WHAT NEEDS TO BE DONE ::
Turn every line of the data below into a numbered list, skipping any blank lines and leaving the pictures out.
DATA SUPPLIED section start
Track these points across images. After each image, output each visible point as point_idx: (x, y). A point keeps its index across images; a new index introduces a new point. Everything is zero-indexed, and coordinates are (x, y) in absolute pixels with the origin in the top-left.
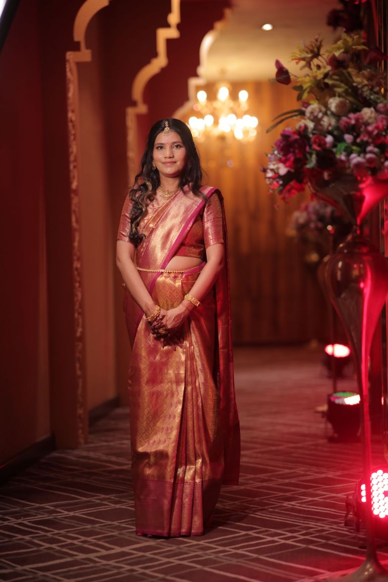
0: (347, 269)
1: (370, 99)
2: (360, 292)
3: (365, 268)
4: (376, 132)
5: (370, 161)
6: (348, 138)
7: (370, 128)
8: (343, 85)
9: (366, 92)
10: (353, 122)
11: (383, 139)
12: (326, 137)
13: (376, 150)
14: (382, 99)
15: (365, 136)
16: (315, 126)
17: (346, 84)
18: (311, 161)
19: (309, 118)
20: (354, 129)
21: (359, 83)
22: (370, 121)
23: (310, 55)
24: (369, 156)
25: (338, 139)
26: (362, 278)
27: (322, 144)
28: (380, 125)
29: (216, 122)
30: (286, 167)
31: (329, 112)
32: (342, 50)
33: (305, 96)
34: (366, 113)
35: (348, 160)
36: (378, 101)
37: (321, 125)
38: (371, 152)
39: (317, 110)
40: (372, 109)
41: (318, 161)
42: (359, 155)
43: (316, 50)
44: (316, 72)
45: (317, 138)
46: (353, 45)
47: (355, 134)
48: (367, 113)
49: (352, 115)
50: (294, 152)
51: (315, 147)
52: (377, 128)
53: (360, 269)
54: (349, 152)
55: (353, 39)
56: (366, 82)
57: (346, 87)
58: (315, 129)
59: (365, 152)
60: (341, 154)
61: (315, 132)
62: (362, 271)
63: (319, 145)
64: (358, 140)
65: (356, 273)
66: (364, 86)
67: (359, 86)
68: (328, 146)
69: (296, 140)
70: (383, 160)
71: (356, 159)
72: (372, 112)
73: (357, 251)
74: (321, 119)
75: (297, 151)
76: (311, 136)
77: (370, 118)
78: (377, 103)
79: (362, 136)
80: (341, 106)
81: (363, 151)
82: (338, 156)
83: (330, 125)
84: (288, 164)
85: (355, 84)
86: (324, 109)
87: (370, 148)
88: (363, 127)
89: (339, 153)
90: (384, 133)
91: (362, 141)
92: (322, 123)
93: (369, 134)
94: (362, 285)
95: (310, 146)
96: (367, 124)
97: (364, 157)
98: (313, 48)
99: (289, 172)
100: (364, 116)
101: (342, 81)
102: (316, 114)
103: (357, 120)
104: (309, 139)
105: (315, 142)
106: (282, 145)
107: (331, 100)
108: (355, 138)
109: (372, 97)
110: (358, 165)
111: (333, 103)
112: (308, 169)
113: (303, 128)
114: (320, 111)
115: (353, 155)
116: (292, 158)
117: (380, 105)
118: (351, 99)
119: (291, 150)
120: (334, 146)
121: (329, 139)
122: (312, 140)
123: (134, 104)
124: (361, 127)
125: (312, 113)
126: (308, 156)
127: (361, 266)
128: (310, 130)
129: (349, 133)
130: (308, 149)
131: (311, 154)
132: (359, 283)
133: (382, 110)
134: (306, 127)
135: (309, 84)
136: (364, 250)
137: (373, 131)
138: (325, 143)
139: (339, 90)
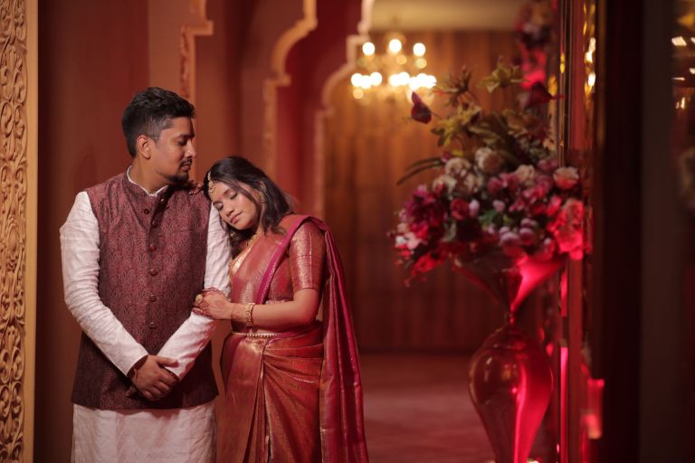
0: (496, 369)
1: (529, 153)
2: (512, 400)
3: (519, 370)
4: (534, 200)
5: (525, 237)
6: (499, 205)
7: (527, 194)
8: (494, 134)
9: (523, 143)
10: (505, 184)
11: (544, 207)
12: (469, 201)
13: (533, 223)
14: (543, 155)
15: (520, 204)
16: (457, 185)
17: (498, 133)
18: (450, 234)
19: (450, 175)
20: (507, 194)
21: (516, 132)
22: (528, 183)
23: (455, 90)
24: (524, 231)
25: (486, 206)
26: (515, 381)
27: (465, 212)
28: (541, 190)
29: (385, 81)
30: (418, 237)
31: (475, 168)
32: (497, 85)
33: (447, 142)
34: (523, 173)
35: (497, 235)
36: (540, 156)
37: (464, 186)
38: (526, 226)
39: (460, 166)
40: (531, 167)
41: (458, 233)
42: (511, 230)
43: (462, 84)
44: (462, 114)
45: (458, 202)
46: (512, 77)
47: (507, 200)
48: (525, 172)
49: (504, 176)
50: (428, 219)
51: (456, 214)
52: (535, 194)
53: (512, 370)
54: (499, 224)
55: (512, 71)
56: (525, 131)
57: (499, 137)
58: (455, 190)
59: (519, 226)
60: (488, 225)
61: (456, 194)
62: (515, 373)
63: (461, 213)
64: (511, 209)
65: (507, 374)
66: (521, 137)
67: (516, 136)
68: (472, 214)
69: (431, 205)
70: (542, 237)
71: (507, 234)
72: (530, 172)
73: (509, 347)
74: (464, 178)
75: (432, 219)
76: (451, 198)
77: (528, 179)
78: (538, 159)
79: (516, 203)
80: (491, 161)
81: (516, 224)
82: (485, 228)
83: (475, 185)
84: (420, 234)
85: (510, 133)
86: (468, 165)
87: (525, 221)
88: (519, 189)
89: (485, 224)
90: (545, 200)
91: (515, 210)
92: (466, 183)
93: (526, 201)
94: (514, 390)
95: (449, 214)
96: (524, 188)
97: (518, 233)
98: (459, 81)
99: (420, 245)
100: (520, 177)
101: (493, 130)
102: (458, 171)
103: (510, 182)
104: (448, 202)
105: (455, 208)
106: (413, 208)
107: (479, 152)
108: (508, 205)
109: (532, 151)
110: (509, 243)
111: (482, 156)
112: (445, 244)
113: (440, 188)
114: (464, 167)
115: (504, 229)
116: (426, 228)
117: (542, 162)
118: (504, 153)
119: (425, 216)
120: (480, 212)
121: (474, 205)
122: (452, 205)
123: (274, 75)
124: (516, 190)
125: (453, 170)
126: (446, 226)
127: (515, 366)
128: (450, 190)
129: (499, 199)
130: (446, 216)
131: (449, 224)
132: (511, 388)
133: (545, 168)
134: (445, 188)
135: (452, 129)
136: (519, 346)
137: (530, 198)
138: (468, 210)
139: (489, 142)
DATA SUPPLIED section end
RESULT OF THE TASK ::
1. Track these points across images. After each image, output each visible point as point_idx: (x, y). A point keeps its index across images; a new index introduces a new point. Everything is zero-indexed, and coordinates are (x, y) in absolute pixels with the origin in the top-left.
2. 0: (347, 269)
3. 1: (370, 99)
4. 2: (360, 292)
5. 3: (365, 268)
6. 4: (376, 132)
7. 5: (370, 161)
8. 6: (348, 138)
9. 7: (370, 128)
10. 8: (343, 85)
11. 9: (366, 92)
12. 10: (353, 122)
13. 11: (383, 139)
14. 12: (326, 137)
15. 13: (376, 150)
16. 14: (382, 99)
17. 15: (365, 136)
18. 16: (315, 126)
19. 17: (346, 84)
20. 18: (311, 161)
21. 19: (309, 118)
22. 20: (354, 129)
23. 21: (359, 83)
24. 22: (370, 121)
25. 23: (310, 55)
26. 24: (369, 156)
27. 25: (338, 139)
28. 26: (362, 278)
29. 27: (322, 144)
30. 28: (380, 125)
31. 29: (216, 122)
32. 30: (286, 167)
33. 31: (329, 112)
34. 32: (342, 50)
35. 33: (305, 96)
36. 34: (366, 113)
37. 35: (348, 160)
38. 36: (378, 101)
39. 37: (321, 125)
40. 38: (371, 152)
41. 39: (317, 110)
42. 40: (372, 109)
43. 41: (318, 161)
44. 42: (359, 155)
45. 43: (316, 50)
46. 44: (316, 72)
47. 45: (317, 138)
48. 46: (353, 45)
49. 47: (355, 134)
50. 48: (367, 113)
51. 49: (352, 115)
52. 50: (294, 152)
53. 51: (315, 147)
54. 52: (377, 128)
55. 53: (360, 269)
56. 54: (349, 152)
57. 55: (353, 39)
58. 56: (366, 82)
59. 57: (346, 87)
60. 58: (315, 129)
61. 59: (365, 152)
62. 60: (341, 154)
63. 61: (315, 132)
64. 62: (362, 271)
65. 63: (319, 145)
66. 64: (358, 140)
67. 65: (356, 273)
68. 66: (364, 86)
69. 67: (359, 86)
70. 68: (328, 146)
71. 69: (296, 140)
72. 70: (383, 160)
73. 71: (356, 159)
74. 72: (372, 112)
75. 73: (357, 251)
76. 74: (321, 119)
77. 75: (297, 151)
78. 76: (311, 136)
79. 77: (370, 118)
80. 78: (377, 103)
81. 79: (362, 136)
82. 80: (341, 106)
83. 81: (363, 151)
84. 82: (338, 156)
85. 83: (330, 125)
86. 84: (288, 164)
87. 85: (355, 84)
88. 86: (324, 109)
89. 87: (370, 148)
90. 88: (363, 127)
91. 89: (339, 153)
92. 90: (384, 133)
93. 91: (362, 141)
94. 92: (322, 123)
95. 93: (369, 134)
96. 94: (362, 285)
97. 95: (310, 146)
98. 96: (367, 124)
99. 97: (364, 157)
100. 98: (313, 48)
101. 99: (289, 172)
102. 100: (364, 116)
103. 101: (342, 81)
104. 102: (316, 114)
105. 103: (357, 120)
106. 104: (309, 139)
107. 105: (315, 142)
108. 106: (282, 145)
109. 107: (331, 100)
110. 108: (355, 138)
111. 109: (372, 97)
112. 110: (358, 165)
113. 111: (333, 103)
114. 112: (308, 169)
115. 113: (303, 128)
116. 114: (320, 111)
117. 115: (353, 155)
118. 116: (292, 158)
119. 117: (380, 105)
120. 118: (351, 99)
121. 119: (291, 150)
122. 120: (334, 146)
123. 121: (329, 139)
124. 122: (312, 140)
125. 123: (134, 104)
126. 124: (361, 127)
127. 125: (312, 113)
128. 126: (308, 156)
129. 127: (361, 266)
130. 128: (310, 130)
131. 129: (349, 133)
132. 130: (308, 149)
133. 131: (311, 154)
134. 132: (359, 283)
135. 133: (382, 110)
136. 134: (306, 127)
137. 135: (309, 84)
138. 136: (364, 250)
139. 137: (373, 131)
140. 138: (325, 143)
141. 139: (339, 90)
142. 0: (496, 369)
143. 1: (529, 153)
144. 2: (512, 400)
145. 3: (519, 370)
146. 4: (534, 200)
147. 5: (525, 237)
148. 6: (499, 205)
149. 7: (527, 194)
150. 8: (494, 134)
151. 9: (523, 143)
152. 10: (505, 184)
153. 11: (544, 207)
154. 12: (469, 201)
155. 13: (533, 223)
156. 14: (543, 155)
157. 15: (520, 204)
158. 16: (457, 185)
159. 17: (498, 133)
160. 18: (450, 234)
161. 19: (450, 175)
162. 20: (507, 194)
163. 21: (516, 132)
164. 22: (528, 183)
165. 23: (455, 90)
166. 24: (524, 231)
167. 25: (486, 206)
168. 26: (515, 381)
169. 27: (465, 212)
170. 28: (541, 190)
171. 29: (385, 81)
172. 30: (418, 237)
173. 31: (475, 168)
174. 32: (497, 85)
175. 33: (447, 142)
176. 34: (523, 173)
177. 35: (497, 235)
178. 36: (540, 156)
179. 37: (464, 186)
180. 38: (526, 226)
181. 39: (460, 166)
182. 40: (531, 167)
183. 41: (458, 233)
184. 42: (511, 230)
185. 43: (462, 84)
186. 44: (462, 114)
187. 45: (458, 202)
188. 46: (512, 77)
189. 47: (507, 200)
190. 48: (525, 172)
191. 49: (504, 176)
192. 50: (428, 219)
193. 51: (456, 214)
194. 52: (535, 194)
195. 53: (512, 370)
196. 54: (499, 224)
197. 55: (512, 71)
198. 56: (525, 131)
199. 57: (499, 137)
200. 58: (455, 190)
201. 59: (519, 226)
202. 60: (488, 225)
203. 61: (456, 194)
204. 62: (515, 373)
205. 63: (461, 213)
206. 64: (511, 209)
207. 65: (507, 374)
208. 66: (521, 137)
209. 67: (516, 136)
210. 68: (472, 214)
211. 69: (431, 205)
212. 70: (542, 237)
213. 71: (507, 234)
214. 72: (530, 172)
215. 73: (509, 347)
216. 74: (464, 178)
217. 75: (432, 219)
218. 76: (451, 198)
219. 77: (528, 179)
220. 78: (538, 159)
221. 79: (516, 203)
222. 80: (491, 161)
223. 81: (516, 224)
224. 82: (485, 228)
225. 83: (475, 185)
226. 84: (420, 234)
227. 85: (510, 133)
228. 86: (468, 165)
229. 87: (525, 221)
230. 88: (519, 189)
231. 89: (485, 224)
232. 90: (545, 200)
233. 91: (515, 210)
234. 92: (466, 183)
235. 93: (526, 201)
236. 94: (514, 390)
237. 95: (449, 214)
238. 96: (524, 188)
239. 97: (518, 233)
240. 98: (459, 81)
241. 99: (420, 245)
242. 100: (520, 177)
243. 101: (493, 130)
244. 102: (458, 171)
245. 103: (510, 182)
246. 104: (448, 202)
247. 105: (455, 208)
248. 106: (413, 208)
249. 107: (479, 152)
250. 108: (508, 205)
251. 109: (532, 151)
252. 110: (509, 243)
253. 111: (482, 156)
254. 112: (445, 244)
255. 113: (440, 188)
256. 114: (464, 167)
257. 115: (504, 229)
258. 116: (426, 228)
259. 117: (542, 162)
260. 118: (504, 153)
261. 119: (425, 216)
262. 120: (480, 212)
263. 121: (474, 205)
264. 122: (452, 205)
265. 123: (274, 75)
266. 124: (516, 190)
267. 125: (453, 170)
268. 126: (446, 226)
269. 127: (515, 366)
270. 128: (450, 190)
271. 129: (499, 199)
272. 130: (446, 216)
273. 131: (449, 224)
274. 132: (511, 388)
275. 133: (545, 168)
276. 134: (445, 188)
277. 135: (452, 129)
278. 136: (519, 346)
279. 137: (530, 198)
280. 138: (468, 210)
281. 139: (489, 142)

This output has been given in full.